Мария Карловне опять почудился запах пожара на давно приготовленных сухих ветках.
– Да. Кузя в Африке был и вон в Москву намылился. Вася выздоровел, теперь музыкантом станет и тоже в турне поедет, пусть не в Африку, хоть по нашим областям. Отец с матерью аборигенами выросли, аборигенами и помрут. Как и ты.
– А ты, значит, не абориген? – завелся Гриша.
– Я нет. Мне б только восемнадцати дождаться, – тон и взгляд Шурика говорили только об одном, он нарывался, желал внимания, даже ценой скандала.
Кузя привстал, и его взгляд тоже зажегся.
– А в Америку шлюшкой подстенной поедешь работать, когда восемнадцать стукнет? Там ведь симпатичные мальчики, которые без мамкиных-папкиных денежек и связей, других папиков ищут, иначе кофе на что будешь лакать?
Первым проснулся Николай, который быстро подошел и взял младшего сына за плечи и отвел в каюты. Среагировала и Мария Карловна с видом ледокола, о который мог разбиться любой айсберг, она перерезала путь молодым волкам, которые хотели разобраться со слишком заигравшимся щенком.
– Это все твое воспитание! Няньками-мамками обложила его с рождения, все игрушки на! Все капризы на! Вот и выросла принцесса на горошине! Лучше его убить здесь, чем он убьет всех нас там. Или сам убьется, если принцессой не станет.
– Я все знаю, – кивнул Кузя, кивком соглашаясь на братоубийство.
– Дегенерат! – зло плюнул в сторону Гриша, отходя и оставляя на время план разобраться раз и навсегда с непонятной и очень опасной ситуацией, видя, что мать не сломить сейчас, а то дойдет и до материубийства.
Мария Карловна испугалась в тот момент, но не за себя. Страх холодным потом лил по спине. Стало липко в подмышках. Она боялась за Шуру, которого затащила не на спасительный плот, а в ловушку, на явную погибель.

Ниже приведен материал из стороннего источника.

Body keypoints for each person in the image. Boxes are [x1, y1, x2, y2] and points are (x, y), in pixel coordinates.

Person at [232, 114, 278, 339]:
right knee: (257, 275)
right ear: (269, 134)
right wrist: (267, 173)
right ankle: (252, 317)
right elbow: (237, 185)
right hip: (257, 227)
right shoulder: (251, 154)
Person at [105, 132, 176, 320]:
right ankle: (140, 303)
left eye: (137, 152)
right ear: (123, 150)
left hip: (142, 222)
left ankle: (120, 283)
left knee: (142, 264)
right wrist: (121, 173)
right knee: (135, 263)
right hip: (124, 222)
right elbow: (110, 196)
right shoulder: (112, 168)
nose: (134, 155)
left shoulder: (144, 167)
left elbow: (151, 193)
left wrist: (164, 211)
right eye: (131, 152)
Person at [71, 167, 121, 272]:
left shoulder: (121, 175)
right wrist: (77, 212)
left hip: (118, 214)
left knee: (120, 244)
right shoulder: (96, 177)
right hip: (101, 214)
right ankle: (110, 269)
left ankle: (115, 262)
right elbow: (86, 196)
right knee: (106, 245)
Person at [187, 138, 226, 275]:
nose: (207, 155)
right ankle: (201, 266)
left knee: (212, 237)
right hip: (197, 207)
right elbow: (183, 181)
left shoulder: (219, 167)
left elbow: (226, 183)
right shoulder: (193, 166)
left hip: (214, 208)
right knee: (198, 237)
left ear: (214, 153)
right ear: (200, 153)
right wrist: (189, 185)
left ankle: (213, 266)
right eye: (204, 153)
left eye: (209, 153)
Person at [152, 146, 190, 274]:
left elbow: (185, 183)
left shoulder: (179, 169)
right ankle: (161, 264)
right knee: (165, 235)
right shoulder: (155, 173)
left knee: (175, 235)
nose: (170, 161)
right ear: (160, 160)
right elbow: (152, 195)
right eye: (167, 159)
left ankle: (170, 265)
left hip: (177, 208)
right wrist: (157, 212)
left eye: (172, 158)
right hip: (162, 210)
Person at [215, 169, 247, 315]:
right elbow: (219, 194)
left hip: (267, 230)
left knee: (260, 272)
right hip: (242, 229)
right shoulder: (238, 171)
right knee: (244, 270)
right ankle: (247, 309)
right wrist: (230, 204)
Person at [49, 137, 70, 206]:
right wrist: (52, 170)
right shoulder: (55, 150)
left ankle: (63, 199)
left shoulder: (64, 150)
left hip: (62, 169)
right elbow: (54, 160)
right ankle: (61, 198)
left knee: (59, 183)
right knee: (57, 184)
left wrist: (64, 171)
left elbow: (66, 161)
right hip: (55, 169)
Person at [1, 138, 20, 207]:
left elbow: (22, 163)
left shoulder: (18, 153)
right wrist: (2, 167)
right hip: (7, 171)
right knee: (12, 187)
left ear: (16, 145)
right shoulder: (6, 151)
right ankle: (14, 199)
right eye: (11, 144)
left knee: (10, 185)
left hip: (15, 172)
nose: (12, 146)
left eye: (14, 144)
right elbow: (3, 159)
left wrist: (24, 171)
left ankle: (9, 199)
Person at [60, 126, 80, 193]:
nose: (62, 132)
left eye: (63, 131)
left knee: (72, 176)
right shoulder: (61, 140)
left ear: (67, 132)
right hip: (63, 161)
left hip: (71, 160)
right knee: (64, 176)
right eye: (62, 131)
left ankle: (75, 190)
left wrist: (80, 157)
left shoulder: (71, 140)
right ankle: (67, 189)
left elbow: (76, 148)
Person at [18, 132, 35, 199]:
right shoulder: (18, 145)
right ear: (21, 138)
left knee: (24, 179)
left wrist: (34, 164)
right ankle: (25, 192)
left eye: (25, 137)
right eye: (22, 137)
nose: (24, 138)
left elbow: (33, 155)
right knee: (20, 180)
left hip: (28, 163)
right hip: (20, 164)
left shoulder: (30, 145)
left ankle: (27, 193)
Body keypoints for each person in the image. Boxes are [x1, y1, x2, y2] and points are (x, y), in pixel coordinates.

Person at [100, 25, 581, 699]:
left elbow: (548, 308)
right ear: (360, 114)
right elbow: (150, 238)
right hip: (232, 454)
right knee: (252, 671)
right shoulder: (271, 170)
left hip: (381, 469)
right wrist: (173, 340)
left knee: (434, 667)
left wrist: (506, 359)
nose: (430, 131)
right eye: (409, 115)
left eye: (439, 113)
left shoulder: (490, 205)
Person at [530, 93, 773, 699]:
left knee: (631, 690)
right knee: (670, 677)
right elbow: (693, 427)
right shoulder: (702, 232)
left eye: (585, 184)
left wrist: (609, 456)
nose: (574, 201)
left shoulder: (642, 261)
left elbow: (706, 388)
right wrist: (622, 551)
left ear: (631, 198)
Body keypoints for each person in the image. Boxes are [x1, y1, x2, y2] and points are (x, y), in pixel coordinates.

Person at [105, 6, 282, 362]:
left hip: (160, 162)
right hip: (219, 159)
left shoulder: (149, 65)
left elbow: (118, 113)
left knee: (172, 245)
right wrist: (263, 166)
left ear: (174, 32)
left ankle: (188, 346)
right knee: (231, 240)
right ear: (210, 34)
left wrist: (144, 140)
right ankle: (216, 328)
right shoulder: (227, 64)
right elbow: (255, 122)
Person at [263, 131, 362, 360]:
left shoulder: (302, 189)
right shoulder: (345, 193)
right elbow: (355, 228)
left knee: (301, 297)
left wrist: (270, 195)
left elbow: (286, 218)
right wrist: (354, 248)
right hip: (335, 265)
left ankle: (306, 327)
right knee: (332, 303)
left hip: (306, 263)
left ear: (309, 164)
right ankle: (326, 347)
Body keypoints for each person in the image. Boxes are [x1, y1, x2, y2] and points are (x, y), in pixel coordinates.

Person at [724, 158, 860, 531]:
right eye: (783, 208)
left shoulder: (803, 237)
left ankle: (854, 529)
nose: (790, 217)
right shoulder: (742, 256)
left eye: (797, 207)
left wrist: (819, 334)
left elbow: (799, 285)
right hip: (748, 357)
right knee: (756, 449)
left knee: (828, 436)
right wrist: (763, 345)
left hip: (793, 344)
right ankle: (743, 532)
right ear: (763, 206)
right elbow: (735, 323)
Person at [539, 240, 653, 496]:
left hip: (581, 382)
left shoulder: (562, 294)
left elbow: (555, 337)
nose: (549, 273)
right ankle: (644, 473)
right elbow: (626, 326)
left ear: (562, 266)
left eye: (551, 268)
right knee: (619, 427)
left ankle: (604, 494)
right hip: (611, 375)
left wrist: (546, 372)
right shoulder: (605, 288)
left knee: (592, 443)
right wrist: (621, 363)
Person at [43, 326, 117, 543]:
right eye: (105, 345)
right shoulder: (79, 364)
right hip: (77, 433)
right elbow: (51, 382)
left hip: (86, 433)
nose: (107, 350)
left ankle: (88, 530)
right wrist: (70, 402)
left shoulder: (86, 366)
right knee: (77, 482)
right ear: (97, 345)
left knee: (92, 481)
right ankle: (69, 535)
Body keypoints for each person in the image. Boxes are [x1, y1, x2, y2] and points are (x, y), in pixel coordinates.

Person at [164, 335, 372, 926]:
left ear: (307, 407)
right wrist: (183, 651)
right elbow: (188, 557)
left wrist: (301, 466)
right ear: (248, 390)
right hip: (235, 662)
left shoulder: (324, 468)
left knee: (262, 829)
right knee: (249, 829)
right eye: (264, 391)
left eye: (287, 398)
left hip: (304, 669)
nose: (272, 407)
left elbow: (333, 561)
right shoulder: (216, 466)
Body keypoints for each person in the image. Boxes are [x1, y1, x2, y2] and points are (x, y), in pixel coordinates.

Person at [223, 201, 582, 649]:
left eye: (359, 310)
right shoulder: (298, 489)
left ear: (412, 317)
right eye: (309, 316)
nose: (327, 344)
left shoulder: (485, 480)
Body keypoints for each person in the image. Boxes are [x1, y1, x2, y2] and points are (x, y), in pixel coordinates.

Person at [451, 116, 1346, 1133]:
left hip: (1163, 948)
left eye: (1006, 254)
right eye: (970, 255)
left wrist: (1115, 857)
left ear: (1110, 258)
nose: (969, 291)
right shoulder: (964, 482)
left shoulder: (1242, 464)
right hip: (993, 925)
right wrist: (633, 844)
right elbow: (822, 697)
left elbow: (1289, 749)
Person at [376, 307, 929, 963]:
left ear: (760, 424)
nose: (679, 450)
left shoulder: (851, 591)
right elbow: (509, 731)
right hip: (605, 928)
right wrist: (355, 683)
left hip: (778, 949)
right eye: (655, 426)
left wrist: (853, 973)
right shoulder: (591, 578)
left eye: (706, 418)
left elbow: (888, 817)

В душе она была согласна с сыновьями: то, что Шура задумал, являлось полным фиаско для семьи. Пережить такое было можно, но след от подобной раны оставил бы смертельные язвы навсегда.
Однако когда она вспоминала сцены с самоубийством Саши, у нее стыла кровь в жилах. А сейчас оказывается, самоубийство, возможно, было не самым худшим решением для семьи…
– Если он сгинет в своей Америке – то без проблем. Скажем, что Шурик летчиком стал. Улетел далеко и надолго! – сказал Кузя Грише, уходя, но намекая матери на план спасения любимчика.